- **THINGS TO DO**:
A - In the post about John 3:16, when were chapter and verse numbers added to John?
B - Render this sentence from the post about John 3:16 in Spanish: "It is often the first Bible verse children are taught to memorize."
C - From the post about John 3:16, quote the part that opens with the words containing "For God so loved" and closes with "taught to memorize.".

- **TEXT SHOWN**:
+--

For God so loved the world, that he gave his only begotten Son, that whosoever believeth in him should not perish, but have everlasting life.
Christians tout John 3:16 as the simplest verse in the Bible. They revel in the simplicity of its message. It is often the first Bible verse children are taught to memorize.
Is John 3:16 really the simplest verse in the Bible? What if we looked at John 3:16 through the lens of the plethora of theological beliefs within the Christian church?
We would first have to settle who wrote the gospel of John in general, and John 3:16 in particular. We know chapter and verse numbers were added fifteen centuries after the writing of John. There’s a lot of debate about who wrote John, when it was written, and whether it should even be considered a gospel or a part of the canon of Christian scripture.
Once we settle the textual legitimacy issue, we would then have to decide who is actually doing the speaking in John 3:16. The author of John? Jesus? Did the author actually hear Jesus speak these words? Is John 3:16 a verbatim quote of what Jesus said?
Now to the verse.
For God
Right away we are forced to decide which God the Bible is talking about. Christianity is hardly unified on the God question. Witness a Baptist and an Apostolic fight over whether the Trinity is taught in the Bible. Is God one? Is God three in one?
So Loved the World
It would seem that this part of the verse is pretty straight forward. God loves the world. World means God loves everyone. However, as millions of Calvinists will quickly tell you, all doesn’t necessarily mean all, and world doesn’t necessarily mean world. First, you have to take the verse and push it through the Calvinist sieve and then you can interpret John 3:16 correctly. World doesn’t mean everyone. It means out of every kindred, tribe, and tongue, God has people he loves and people he intends to save. In other words, God doesn’t savingly love everyone. It is right there in the verse, can’t YOU see it?
At about this point Calvinists launch into a discussion about the difference between God’s love for everyone (common grace) and the love he has for those he has chosen from before the foundation of the world. Of course, Arminians have a far different view of the scope of God’s love and grace. Let the never-ending debate begin.
That He Gave His only Begotten Son
We will assume that son means Jesus. This raises an issue right away, an issue about which many Christians have fumed over the years. Was Jesus always the son of God? One side adamantly says yes. The other side says he became the son and there was a time when he wasn’t the son.
Then we have to deal with the only son issue. Did God have more sons or daughters? As Mormonism becomes a mainstream Christian religion, what about their belief that Lucifer (the devil, Satan) is Jesus’ brother?
The next issue we have to deal is “how” Jesus was begotten. Did Jesus have a sperm-donating father? If the Holy Spirit “begat” Jesus, how did that happen? Did God have sex with Mary? Virgin birth? “What a laugher,” many liberal Christians say. Everyone knows virgins can’t be pregnant. Besides, the word “virgin” means young woman. Liberals and Fundamentalists battle back and forth, each group certain their view is correct.

+--

- **LISTED ENTRIES**:
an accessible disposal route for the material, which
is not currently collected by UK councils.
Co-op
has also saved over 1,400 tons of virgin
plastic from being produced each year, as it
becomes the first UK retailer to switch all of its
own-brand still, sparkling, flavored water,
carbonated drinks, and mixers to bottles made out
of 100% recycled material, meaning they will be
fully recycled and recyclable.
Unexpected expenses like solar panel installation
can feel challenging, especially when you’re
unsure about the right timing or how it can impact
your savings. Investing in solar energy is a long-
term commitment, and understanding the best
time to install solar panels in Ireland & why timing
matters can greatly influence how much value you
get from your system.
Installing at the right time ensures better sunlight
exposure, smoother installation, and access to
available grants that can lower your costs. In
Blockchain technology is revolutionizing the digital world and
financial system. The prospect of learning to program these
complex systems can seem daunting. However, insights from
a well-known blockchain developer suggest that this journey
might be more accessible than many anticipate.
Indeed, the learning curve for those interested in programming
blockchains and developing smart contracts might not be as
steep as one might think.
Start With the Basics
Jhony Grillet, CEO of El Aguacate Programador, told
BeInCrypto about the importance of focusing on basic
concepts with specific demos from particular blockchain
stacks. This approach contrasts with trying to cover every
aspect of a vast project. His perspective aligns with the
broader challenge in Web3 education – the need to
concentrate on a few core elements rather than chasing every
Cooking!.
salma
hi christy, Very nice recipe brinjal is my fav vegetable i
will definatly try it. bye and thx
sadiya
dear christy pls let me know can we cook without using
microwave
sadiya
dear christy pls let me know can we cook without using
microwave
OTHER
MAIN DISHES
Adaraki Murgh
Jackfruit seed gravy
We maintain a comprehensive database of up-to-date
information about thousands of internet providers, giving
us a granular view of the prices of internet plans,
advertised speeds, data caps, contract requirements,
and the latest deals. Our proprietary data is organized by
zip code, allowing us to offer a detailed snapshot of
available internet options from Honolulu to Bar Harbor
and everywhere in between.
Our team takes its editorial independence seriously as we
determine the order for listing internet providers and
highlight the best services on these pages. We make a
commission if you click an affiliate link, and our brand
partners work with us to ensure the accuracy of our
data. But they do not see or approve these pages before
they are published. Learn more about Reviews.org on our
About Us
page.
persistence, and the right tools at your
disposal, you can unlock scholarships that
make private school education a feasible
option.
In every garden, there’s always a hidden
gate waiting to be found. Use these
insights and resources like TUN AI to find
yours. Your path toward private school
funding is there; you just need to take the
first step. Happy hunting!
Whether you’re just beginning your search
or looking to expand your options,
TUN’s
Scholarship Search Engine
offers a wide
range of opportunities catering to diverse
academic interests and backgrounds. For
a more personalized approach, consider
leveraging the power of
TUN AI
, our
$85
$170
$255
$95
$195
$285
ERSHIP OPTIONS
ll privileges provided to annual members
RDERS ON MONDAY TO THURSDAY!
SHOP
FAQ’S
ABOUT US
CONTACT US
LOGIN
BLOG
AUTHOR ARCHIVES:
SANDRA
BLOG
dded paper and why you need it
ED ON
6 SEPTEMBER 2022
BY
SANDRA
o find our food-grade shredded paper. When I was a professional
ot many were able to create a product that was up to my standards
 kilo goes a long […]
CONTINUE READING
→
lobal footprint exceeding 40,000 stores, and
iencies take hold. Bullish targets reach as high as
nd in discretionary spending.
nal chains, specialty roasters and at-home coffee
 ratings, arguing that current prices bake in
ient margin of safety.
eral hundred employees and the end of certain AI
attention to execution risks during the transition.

+--

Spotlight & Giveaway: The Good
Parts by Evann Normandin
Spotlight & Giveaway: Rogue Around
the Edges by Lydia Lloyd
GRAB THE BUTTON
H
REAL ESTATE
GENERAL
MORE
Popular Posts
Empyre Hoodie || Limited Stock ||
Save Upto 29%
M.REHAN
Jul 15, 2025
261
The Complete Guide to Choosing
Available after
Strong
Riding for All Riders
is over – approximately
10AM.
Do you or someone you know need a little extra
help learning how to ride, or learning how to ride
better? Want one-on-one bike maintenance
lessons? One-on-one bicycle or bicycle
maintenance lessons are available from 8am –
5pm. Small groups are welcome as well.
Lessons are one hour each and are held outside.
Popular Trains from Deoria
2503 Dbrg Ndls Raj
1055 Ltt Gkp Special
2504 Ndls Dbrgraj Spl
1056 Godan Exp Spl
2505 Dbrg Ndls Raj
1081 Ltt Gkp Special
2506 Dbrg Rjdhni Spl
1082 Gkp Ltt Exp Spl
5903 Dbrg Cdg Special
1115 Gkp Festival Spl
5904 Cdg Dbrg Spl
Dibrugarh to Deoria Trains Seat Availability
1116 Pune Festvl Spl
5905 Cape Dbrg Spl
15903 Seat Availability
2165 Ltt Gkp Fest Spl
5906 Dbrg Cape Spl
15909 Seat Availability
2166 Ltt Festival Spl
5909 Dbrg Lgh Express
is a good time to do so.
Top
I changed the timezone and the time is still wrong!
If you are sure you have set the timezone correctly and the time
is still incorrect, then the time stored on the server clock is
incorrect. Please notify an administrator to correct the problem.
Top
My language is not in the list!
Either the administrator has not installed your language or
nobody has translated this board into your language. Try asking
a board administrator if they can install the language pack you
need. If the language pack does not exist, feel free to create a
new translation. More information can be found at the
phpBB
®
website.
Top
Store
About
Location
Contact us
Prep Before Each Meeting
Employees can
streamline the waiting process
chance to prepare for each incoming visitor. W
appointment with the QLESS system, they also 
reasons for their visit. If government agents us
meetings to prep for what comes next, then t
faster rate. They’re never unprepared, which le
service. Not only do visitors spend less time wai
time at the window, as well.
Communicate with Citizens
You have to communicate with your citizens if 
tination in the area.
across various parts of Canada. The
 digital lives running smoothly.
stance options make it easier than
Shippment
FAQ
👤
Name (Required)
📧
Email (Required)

+--

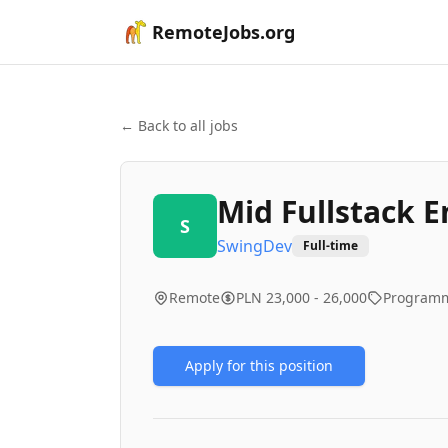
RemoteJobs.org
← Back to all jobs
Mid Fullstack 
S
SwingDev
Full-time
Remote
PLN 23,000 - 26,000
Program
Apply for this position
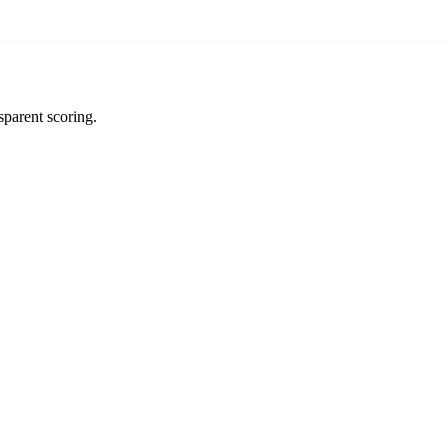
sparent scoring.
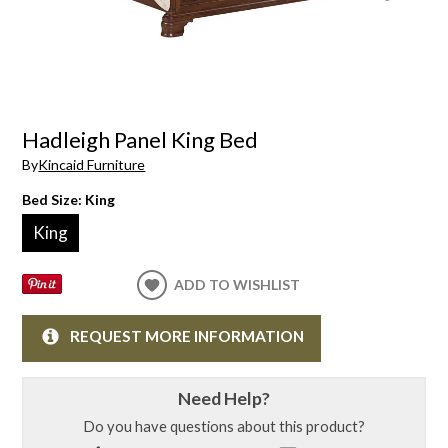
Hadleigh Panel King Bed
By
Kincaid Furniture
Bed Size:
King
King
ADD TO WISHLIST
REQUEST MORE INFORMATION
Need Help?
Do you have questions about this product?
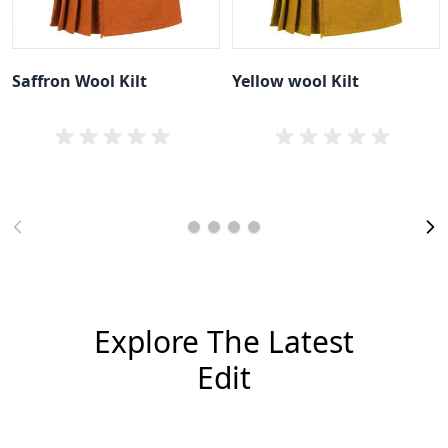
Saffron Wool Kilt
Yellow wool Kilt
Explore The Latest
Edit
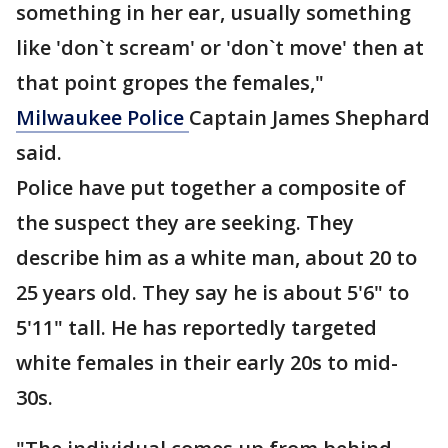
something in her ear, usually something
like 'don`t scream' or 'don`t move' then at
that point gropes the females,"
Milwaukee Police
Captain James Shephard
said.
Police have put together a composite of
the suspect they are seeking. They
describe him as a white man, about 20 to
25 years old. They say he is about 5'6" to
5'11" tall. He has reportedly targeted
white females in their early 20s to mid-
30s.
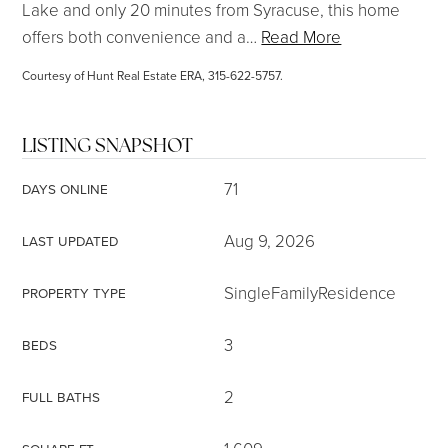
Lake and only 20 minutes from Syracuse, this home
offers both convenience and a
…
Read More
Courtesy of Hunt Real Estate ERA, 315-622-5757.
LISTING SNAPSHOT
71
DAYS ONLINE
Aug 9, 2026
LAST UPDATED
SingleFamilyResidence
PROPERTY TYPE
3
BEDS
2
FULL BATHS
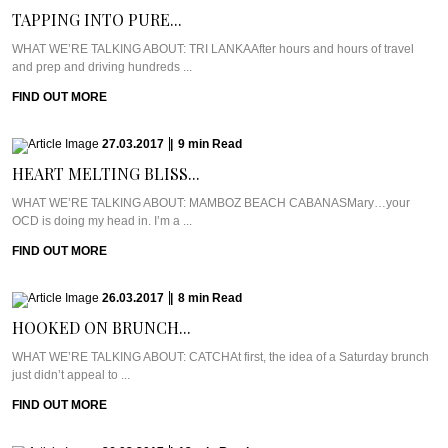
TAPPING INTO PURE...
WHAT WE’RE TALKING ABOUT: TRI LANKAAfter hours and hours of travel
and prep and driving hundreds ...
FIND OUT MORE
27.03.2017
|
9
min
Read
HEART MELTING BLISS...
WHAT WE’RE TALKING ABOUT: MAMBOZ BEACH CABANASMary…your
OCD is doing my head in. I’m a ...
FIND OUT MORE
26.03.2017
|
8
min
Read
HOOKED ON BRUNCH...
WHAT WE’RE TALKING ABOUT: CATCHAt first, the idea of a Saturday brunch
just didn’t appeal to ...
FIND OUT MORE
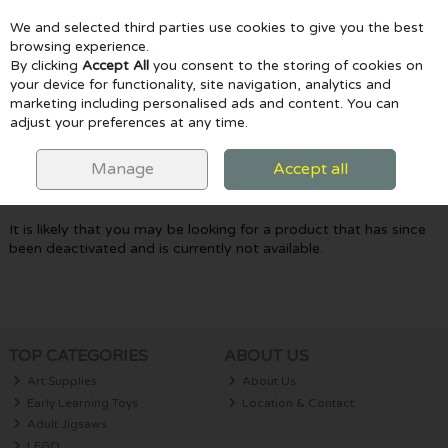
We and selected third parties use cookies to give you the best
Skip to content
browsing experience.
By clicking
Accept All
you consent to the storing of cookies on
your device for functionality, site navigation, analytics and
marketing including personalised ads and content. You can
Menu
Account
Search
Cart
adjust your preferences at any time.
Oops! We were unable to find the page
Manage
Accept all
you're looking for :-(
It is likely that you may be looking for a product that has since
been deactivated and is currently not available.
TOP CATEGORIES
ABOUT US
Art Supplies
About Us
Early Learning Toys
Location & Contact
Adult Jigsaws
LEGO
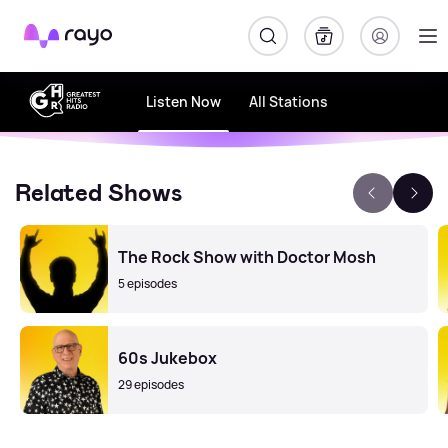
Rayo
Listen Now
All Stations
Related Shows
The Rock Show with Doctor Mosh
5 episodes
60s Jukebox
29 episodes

+--

- **OUTPUTS IN ORDER**:
A - Fifteen centuries after the writing of John.

B - A menudo es el primer versículo de la Biblia que se enseña a memorizar a los niños.

C -
For God so loved the world, that he gave his only begotten Son, that whosoever believeth in him should not perish, but have everlasting life.
Christians tout John 3:16 as the simplest verse in the Bible. They revel in the simplicity of its message. It is often the first Bible verse children are taught to memorize.